If you’ve been watching the news lately, you know that JetBlue airlines left passengers stranded in a plane on the runway for seven hours without food, water, or working restrooms. Passengers were livid and even the pilot seemed ready to mutiny. This incident reminded me of a situation I experienced and wrote about in my book, You CAN Teach a Pig to Sing. The problem in both cases could be traced back to the leaders of the organization.
Here is what happened in Kansas City a few years ago:
It was a sweltering day in America’s Heartland. The official temperature registered 98 degrees. Inside our plane, still sitting at the gate in the Kansas City airport long after our departure time, the heat was equally stifling and breathing was difficult.
The stout man seated next to me kept mopping his brow. He took a swipe and within moments, beads of sweat reappeared, rolling down his round cheeks or off the end of his nose. His handkerchief, moist and soggy, bore silent witness to his misery.
Aggravated by the conditions, he railed at the flight attendant, “Why are we being forced to sit in this hotbox with no air? I’m sweatin’ like a pig!”
“Sir, the air is on.” Her response was curt.
“Well, it doesn’t feel like it. Why don’t you ask the captain if it’s working?” Her icy tone could have cooled a sauna.
“Why don’t you send him back here,” he snapped.
She squeezed past people standing in the aisle, and disappeared into the cockpit. Minutes later she reappeared, and told the man, “The captain and first officer are both too busy, sir; no one can come back here to talk with you.”
“This is the airline of choice for 40 of my sales reps,” he boomed.
“What do you want me to do about it, sir?”
“I don’t know. I just want to know why we’ve been sitting here for 35 minutes with no air.”
“There’s nothing I can do about it.” Once again she turned abruptly and headed back toward the First Class cabin.
Ten minutes later, the captain announced, “Sorry for the delay, folks. We’ve been waiting for some passengers and their baggage. They’re on their way, and we should be leaving shortly.” He didn’t mention the heat and stuffiness or the fact that we’d been sitting in a virtual oven for more than 45 minutes. Why had no one explained the delay before then?
I intended to write a letter to the airline suggesting some communication training for their personnel, but unfortunately never got around to it. Employees who work closely with the public need to know how to empathize with customers, how to stay cool and calm when people get hot under the collar. Of course, even a simple acknowledgment from the cockpit would have helped tamp down people’s tempers:
Sorry about the heat, folks. We know how uncomfortable you must feel. It’s pretty warm up here in the cockpit, too. We plan to be on our way just as soon as we get a couple of additional passengers on board. We thank you for your patience.
This incident illustrates an all-too-common customer service blunder: a negative situation escalates when the consumer’s plight fails to be acknowledged.
According to Ron Zemke, author of Managing Knock Your Socks Off Service, 50 – 70% of the perceived service climate can be traced back to the leader of the organization – either because of the emotional tone set by the leader or, as in the case above, because the leaders of the organization failed to adequately train airline personnel to handle the emotions of their passengers when things don’t go as planned.
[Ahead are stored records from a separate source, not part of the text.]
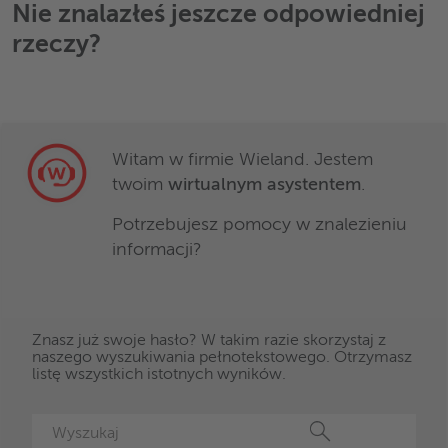
Nie znalazłeś jeszcze odpowiedniej
rzeczy?
Witam w firmie Wieland. Jestem
twoim
wirtualnym asystentem
.
Potrzebujesz pomocy w znalezieniu
informacji?
Znasz już swoje hasło? W takim razie skorzystaj z
naszego wyszukiwania pełnotekstowego. Otrzymasz
listę wszystkich istotnych wyników.
Szukaj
If you are a leader, coach yourself by asking these questions
· How skilled am I in consistently exhibiting the behaviors I expect from my employees?
· What behaviors of my own could be setting a poor example for those around me?
· How do I respond to the negative emotions of others? How competent am I to handle upset or resistance with grace and skill?
· How well trained are my people to handle upsets, anger, or complaints? How skilled am I to be able to coach them?
· What price does our organization pay when a negative situation is handled poorly?
· What value do I place on making sure that my people have the coaching and/or training required to achieve the outcomes our organization expects them to achieve?